4X-ray Structure Analysis Centre, Faculty of Chemistry, University of Vienna, Währinger Straße 42, A-1090 Vienna, Austria
Associate Editor: I. R. Baxendale
Beilstein J. Org. Chem. 2017, 13, 895–902. doi:10.3762/bjoc.13.90
Received 14 Feb 2017, Accepted 24 Apr 2017, Published 12 May 2017
A synthesis of tetrasubstituted pyrazoles containing two, three or four pyridinyl substituents is described. Hence, the reaction of 1,3-dipyridinyl-1,3-propanediones with 2-hydrazinopyridine or phenylhydrazine, respectively, affords the corresponding 1,3,5-trisubstituted pyrazoles. Iodination at the 4-position of the pyrazole nucleus by treatment with I2/HIO3 gives the appropriate 4-iodopyrazoles which served as starting materials for different cross-coupling reactions. Finally, Negishi cross-coupling employing organozinc halides and Pd catalysts turned out to be the method of choice to obtain the desired tetrasubstituted pyrazoles. The formation of different unexpected reaction products is described. Detailed NMR spectroscopic investigations (1H, 13C, 15N) were undertaken with all products prepared. Moreover, the structure of a condensation product was confirmed by crystal structure analysis.

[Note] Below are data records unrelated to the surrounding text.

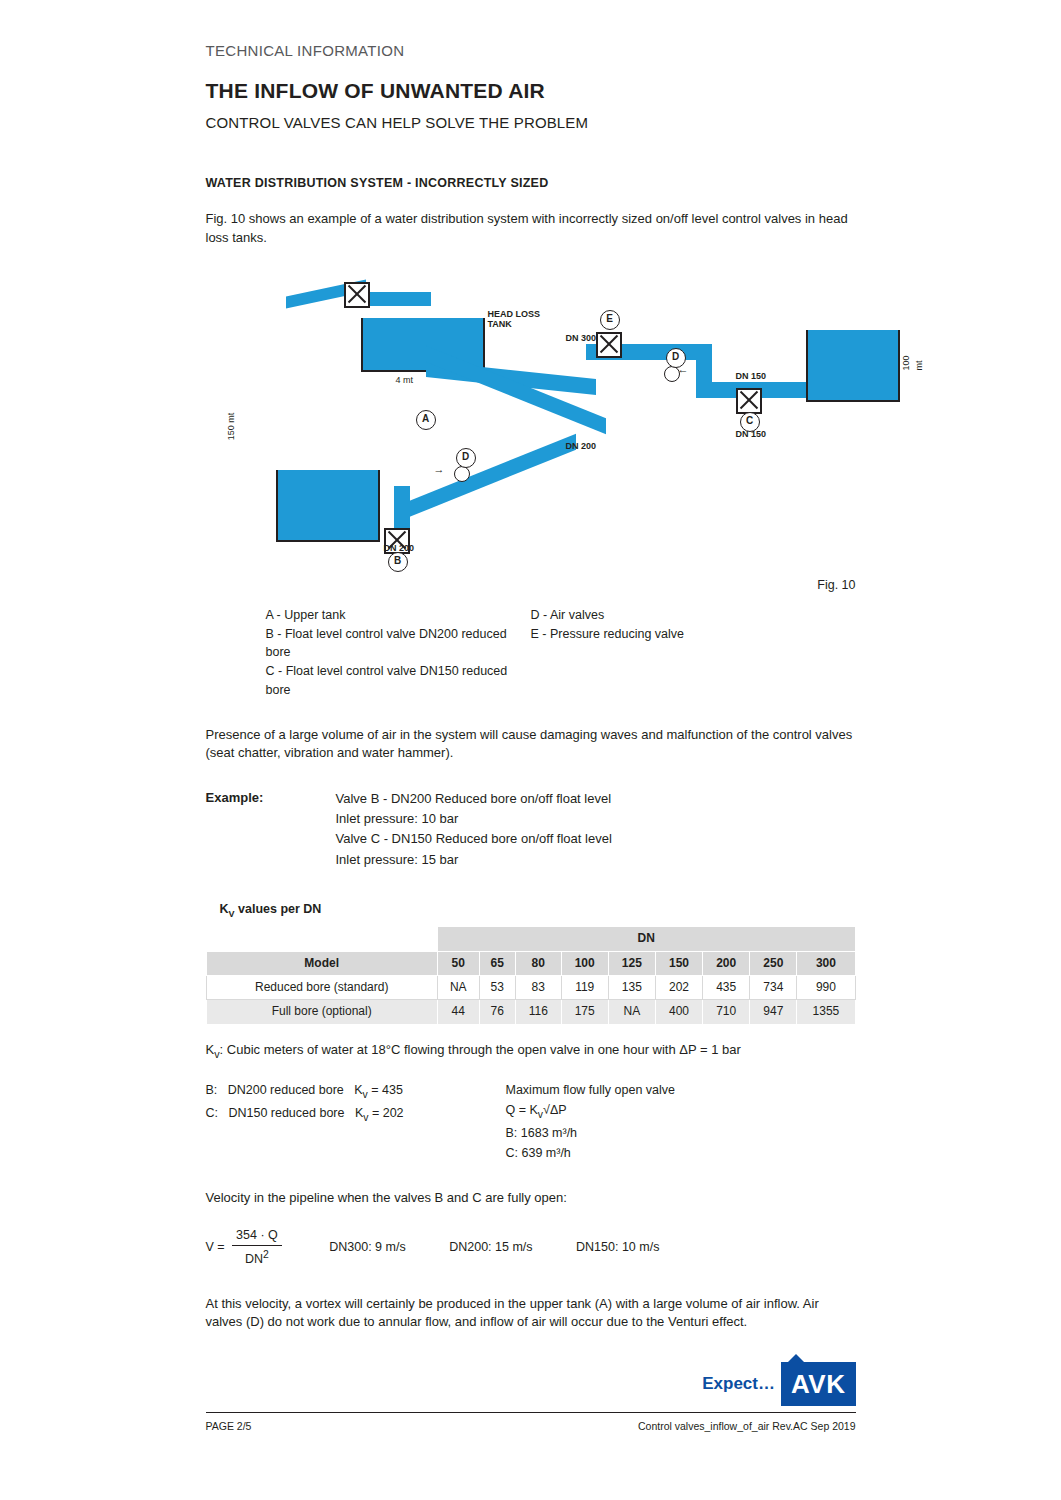Technical information
The inflow of unwanted air
Control valves can help solve the problem
Water distribution system - incorrectly sized
Fig. 10 shows an example of a water distribution system with incorrectly sized on/off level control valves in head loss tanks.
150 mt
100 mt
3 mt
4 mt
HEAD LOSS
TANK
←
→
A
B
C
D
D
E
DN 300
DN 200
DN 200
DN 150
DN 150
Fig. 10
A - Upper tank
B - Float level control valve DN200 reduced bore
C - Float level control valve DN150 reduced bore
D - Air valves
E - Pressure reducing valve
Presence of a large volume of air in the system will cause damaging waves and malfunction of the control valves (seat chatter, vibration and water hammer).
Example:
Valve B - DN200 Reduced bore on/off float level
Inlet pressure: 10 bar
Valve C - DN150 Reduced bore on/off float level
Inlet pressure: 15 bar
KV values per DN
| | DN |
| --- | --- |
| Model | 50 | 65 | 80 | 100 | 125 | 150 | 200 | 250 | 300 |
| Reduced bore (standard) | NA | 53 | 83 | 119 | 135 | 202 | 435 | 734 | 990 |
| Full bore (optional) | 44 | 76 | 116 | 175 | NA | 400 | 710 | 947 | 1355 |
Kv: Cubic meters of water at 18°C flowing through the open valve in one hour with ΔP = 1 bar
B: DN200 reduced bore Kv = 435
C: DN150 reduced bore Kv = 202
Maximum flow fully open valve
Q = Kv√ΔP
B: 1683 m³/h
C: 639 m³/h
Velocity in the pipeline when the valves B and C are fully open:
V = 354 · Q DN2 DN300: 9 m/s DN200: 15 m/s DN150: 10 m/s
At this velocity, a vortex will certainly be produced in the upper tank (A) with a large volume of air inflow. Air valves (D) do not work due to annular flow, and inflow of air will occur due to the Venturi effect.
Expect…AVK
PAGE 2/5
Control valves_inflow_of_air Rev.AC Sep 2019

Keywords: Negishi coupling; NMR (1H; 13C; 15N); pyrazole; pyridine; X-ray structure analysis
The pyrazole nucleus is a frequently occurring motif in many pharmaceuticals [1,2] and biologically active compounds [3,4], agrochemicals , dyes , fluorescent materials [7,8] and ligands of complexing agents [9-11]. Multiaryl-substituted pyrazoles are of special interest, with some drug molecules such as the nonsteroidal anti-inflammatory agent Lonazolac  or the well-known COX-2 inhibitor Celecoxib  as prominent representatives. Moreover, tetrasubstituted pyrazoles have shown to act, for instance, as estrogen receptor antagonists [14,15], endothelin antagonists , lipoxygenase inhibitors  and special luminophores . For such fully substituted pyrazoles different synthetic approaches have been published. The most common strategies employ reactions of 1,3-dicarbonyl compounds or α,β-unsaturated carbonyl compounds with substituted hydrazines [4,6,19]. To overcome the drawbacks of this method, namely insufficient regioselectivity , other accesses such as, for instance, regioselective metalations of N-protected pyrazoles  or sequential cross-coupling reactions starting from 3-iodopyrazole  have been described. Herein, we report the synthesis of fully substituted pyrazoles containing at least two pyridinyl substituents by combining the before mentioned approaches: reaction of 1,3-dipyridinyl-1,3-diketones with arylhydrazines, halogenation of the resulting 1,3,5-triarylpyrazoles in the 4-position and further functionalization via Negishi cross-coupling [23,24] or halogen–lithium exchange reaction (Scheme 1). The resulting compounds amongst others seem to be interesting as potential complexing agents.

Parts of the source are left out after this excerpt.